WORK INSTRUCTIONS:
Reproduce the lines in the items below, substituting "CSS Grid" for each occurrence of "GridLayout" and leaving everything else unchanged. Omit the pictures from your answer.

Source data:
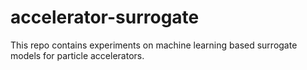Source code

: # accelerator-surrogate
This repo contains experiments on machine learning based surrogate models for particle accelerators.
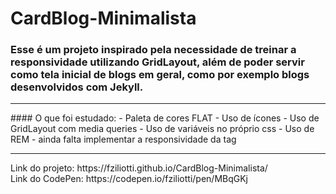 # CardBlog-Minimalista
### Esse é um projeto inspirado pela necessidade de treinar a responsividade utilizando GridLayout, além de poder servir como tela inicial de blogs em geral, como por exemplo blogs desenvolvidos com Jekyll.
<hr>
#### O que foi estudado:
- Paleta de cores FLAT
- Uso de ícones
- Uso de GridLayout com media queries
- Uso de variáveis no próprio css
- Uso de REM - ainda falta implementar a responsividade da tag <html>
<hr>
Link do projeto: https://fziliotti.github.io/CardBlog-Minimalista/ <br>
Link do CodePen: https://codepen.io/fziliotti/pen/MBqGKj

SOLUTION BELOW:
Source code

: # accelerator-surrogate
This repo contains experiments on machine learning based surrogate models for particle accelerators.
 # CardBlog-Minimalista
### Esse é um projeto inspirado pela necessidade de treinar a responsividade utilizando CSS Grid, além de poder servir como tela inicial de blogs em geral, como por exemplo blogs desenvolvidos com Jekyll.
<hr>
#### O que foi estudado:
- Paleta de cores FLAT
- Uso de ícones
- Uso de CSS Grid com media queries
- Uso de variáveis no próprio css
- Uso de REM - ainda falta implementar a responsividade da tag <html>
<hr>
Link do projeto: https://fziliotti.github.io/CardBlog-Minimalista/ <br>
Link do CodePen: https://codepen.io/fziliotti/pen/MBqGKj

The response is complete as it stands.